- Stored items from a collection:
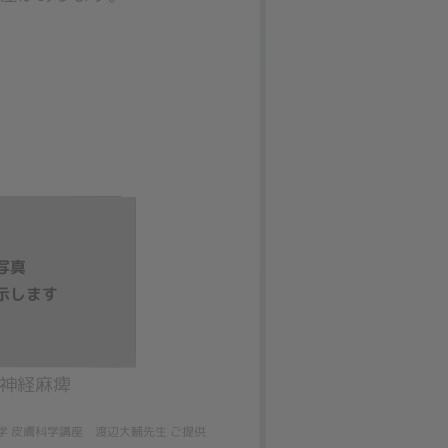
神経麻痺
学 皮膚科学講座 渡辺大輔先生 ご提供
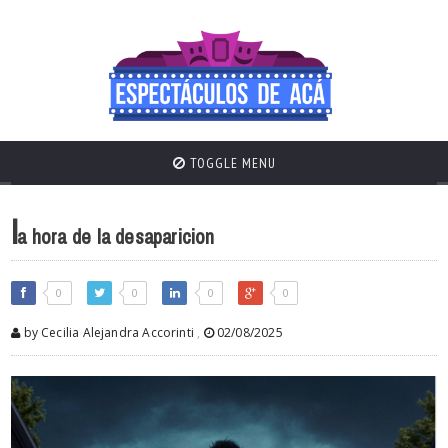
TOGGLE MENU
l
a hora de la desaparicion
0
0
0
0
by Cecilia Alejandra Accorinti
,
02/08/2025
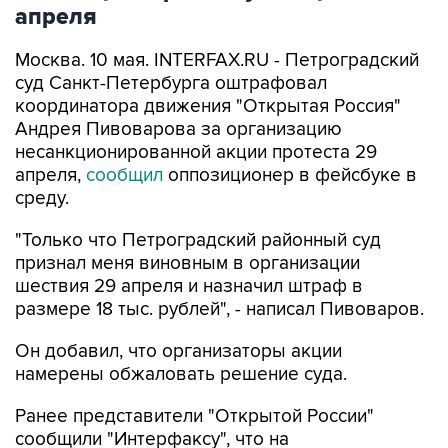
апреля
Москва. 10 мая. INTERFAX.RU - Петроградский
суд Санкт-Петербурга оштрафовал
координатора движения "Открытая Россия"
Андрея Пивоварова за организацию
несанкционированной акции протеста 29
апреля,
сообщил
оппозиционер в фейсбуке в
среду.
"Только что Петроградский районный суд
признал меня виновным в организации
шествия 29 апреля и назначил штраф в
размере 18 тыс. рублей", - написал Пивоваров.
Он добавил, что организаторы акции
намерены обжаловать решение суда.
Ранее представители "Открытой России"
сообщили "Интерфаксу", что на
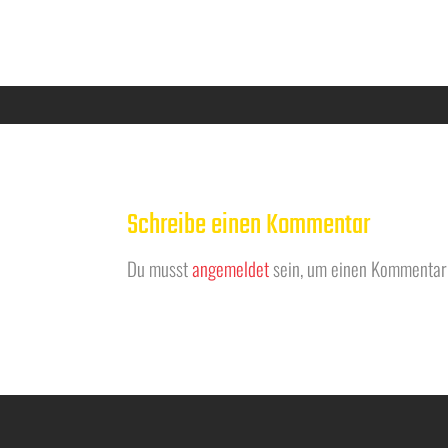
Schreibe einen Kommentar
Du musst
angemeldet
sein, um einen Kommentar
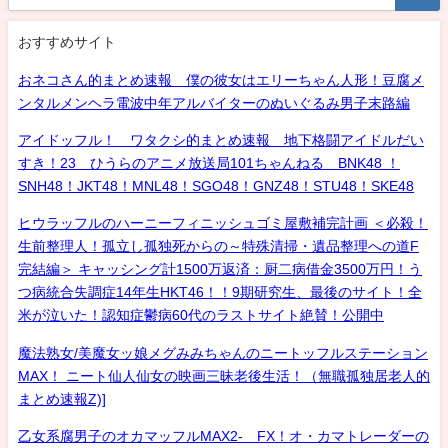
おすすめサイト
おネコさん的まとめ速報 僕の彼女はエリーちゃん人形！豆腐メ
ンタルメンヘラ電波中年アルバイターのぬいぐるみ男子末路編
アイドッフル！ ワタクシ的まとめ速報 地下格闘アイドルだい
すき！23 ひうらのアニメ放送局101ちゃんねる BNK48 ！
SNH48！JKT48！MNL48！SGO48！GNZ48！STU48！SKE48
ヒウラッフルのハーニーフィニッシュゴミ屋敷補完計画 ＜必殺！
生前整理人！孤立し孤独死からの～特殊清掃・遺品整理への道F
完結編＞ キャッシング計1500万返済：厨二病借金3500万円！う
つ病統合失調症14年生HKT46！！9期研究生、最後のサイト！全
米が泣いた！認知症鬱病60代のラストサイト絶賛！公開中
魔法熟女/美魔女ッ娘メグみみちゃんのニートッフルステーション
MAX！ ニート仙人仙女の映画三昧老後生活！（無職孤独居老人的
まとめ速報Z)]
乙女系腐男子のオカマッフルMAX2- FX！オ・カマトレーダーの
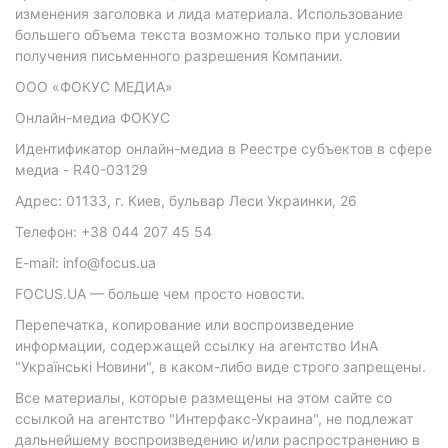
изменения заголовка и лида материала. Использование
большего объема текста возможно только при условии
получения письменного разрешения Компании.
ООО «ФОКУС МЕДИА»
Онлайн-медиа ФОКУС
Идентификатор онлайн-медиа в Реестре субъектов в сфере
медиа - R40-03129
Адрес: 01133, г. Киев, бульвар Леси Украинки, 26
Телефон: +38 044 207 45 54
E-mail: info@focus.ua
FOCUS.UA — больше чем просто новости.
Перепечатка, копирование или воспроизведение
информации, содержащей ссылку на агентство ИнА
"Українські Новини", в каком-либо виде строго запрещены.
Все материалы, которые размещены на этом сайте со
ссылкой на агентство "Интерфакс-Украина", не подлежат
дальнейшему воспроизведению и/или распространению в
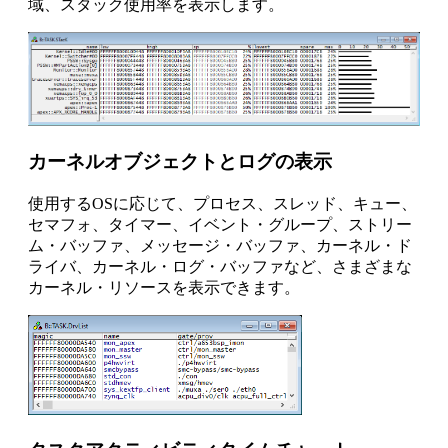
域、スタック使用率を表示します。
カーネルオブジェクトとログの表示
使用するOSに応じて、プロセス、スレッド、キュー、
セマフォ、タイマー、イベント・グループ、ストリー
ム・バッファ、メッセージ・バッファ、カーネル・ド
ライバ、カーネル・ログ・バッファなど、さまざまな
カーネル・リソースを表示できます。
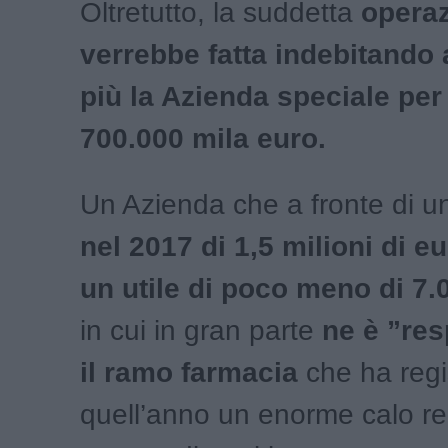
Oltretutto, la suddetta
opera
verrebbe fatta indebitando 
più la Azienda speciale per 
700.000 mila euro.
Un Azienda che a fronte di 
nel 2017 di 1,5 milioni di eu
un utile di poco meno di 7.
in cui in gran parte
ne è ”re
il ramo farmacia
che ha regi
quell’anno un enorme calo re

==

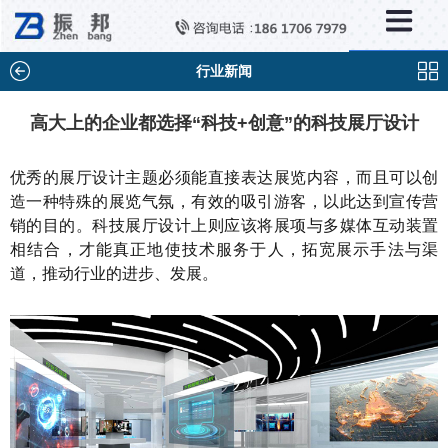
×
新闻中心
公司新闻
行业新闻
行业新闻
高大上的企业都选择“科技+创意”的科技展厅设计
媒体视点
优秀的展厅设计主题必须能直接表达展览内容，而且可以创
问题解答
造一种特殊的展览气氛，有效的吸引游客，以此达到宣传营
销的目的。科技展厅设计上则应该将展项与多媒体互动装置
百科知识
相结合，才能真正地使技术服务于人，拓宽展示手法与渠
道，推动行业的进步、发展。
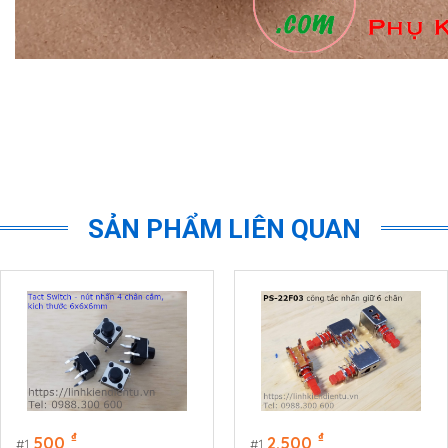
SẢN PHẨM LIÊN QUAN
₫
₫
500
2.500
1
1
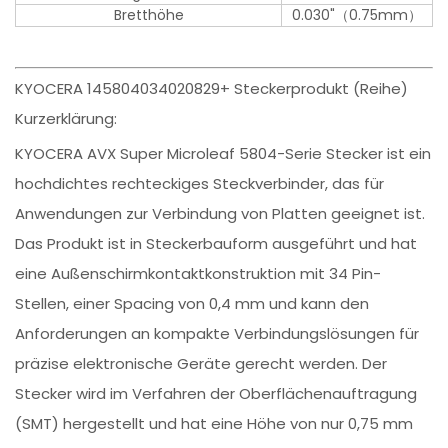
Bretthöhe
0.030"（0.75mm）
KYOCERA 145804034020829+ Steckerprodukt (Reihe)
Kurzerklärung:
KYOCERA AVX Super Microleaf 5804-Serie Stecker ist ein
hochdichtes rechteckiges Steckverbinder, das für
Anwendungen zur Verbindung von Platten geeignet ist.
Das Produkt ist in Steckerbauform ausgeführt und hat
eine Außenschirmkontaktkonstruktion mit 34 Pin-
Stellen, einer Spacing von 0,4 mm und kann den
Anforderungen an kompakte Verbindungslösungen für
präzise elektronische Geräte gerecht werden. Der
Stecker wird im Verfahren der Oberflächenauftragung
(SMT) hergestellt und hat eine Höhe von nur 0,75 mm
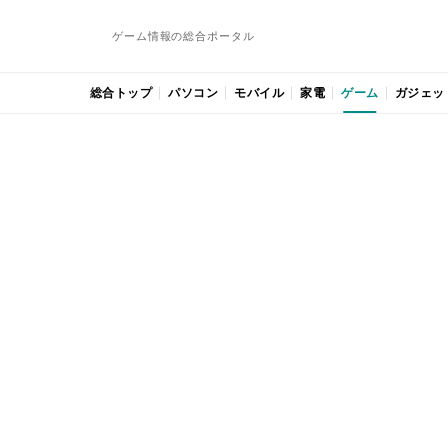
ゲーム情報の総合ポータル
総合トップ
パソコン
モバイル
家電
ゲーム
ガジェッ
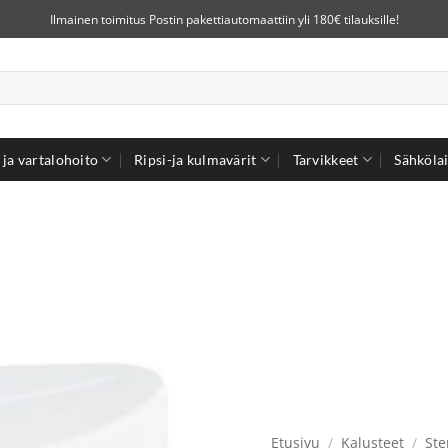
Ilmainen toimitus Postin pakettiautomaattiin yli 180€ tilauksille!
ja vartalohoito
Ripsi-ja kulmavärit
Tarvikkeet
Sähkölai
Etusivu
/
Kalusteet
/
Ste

- Assigned task: Repeat verbatim the lines of the entries, beginning with the line that contains "изменения заголовка и" and continuing through the line that contains "カーネル・リソースを表示できます。", both included. Leave the pictures out of your reply.

- Solution for this exercise:
изменения заголовка и лида материала. Использование
большего объема текста возможно только при условии
получения письменного разрешения Компании.
ООО «ФОКУС МЕДИА»
Онлайн-медиа ФОКУС
Идентификатор онлайн-медиа в Реестре субъектов в сфере
медиа - R40-03129
Адрес: 01133, г. Киев, бульвар Леси Украинки, 26
Телефон: +38 044 207 45 54
E-mail: info@focus.ua
FOCUS.UA — больше чем просто новости.
Перепечатка, копирование или воспроизведение
информации, содержащей ссылку на агентство ИнА
"Українські Новини", в каком-либо виде строго запрещены.
Все материалы, которые размещены на этом сайте со
ссылкой на агентство "Интерфакс-Украина", не подлежат
дальнейшему воспроизведению и/или распространению в
域、スタック使用率を表示します。
カーネルオブジェクトとログの表示
使用するOSに応じて、プロセス、スレッド、キュー、
セマフォ、タイマー、イベント・グループ、ストリー
ム・バッファ、メッセージ・バッファ、カーネル・ド
ライバ、カーネル・ログ・バッファなど、さまざまな
カーネル・リソースを表示できます。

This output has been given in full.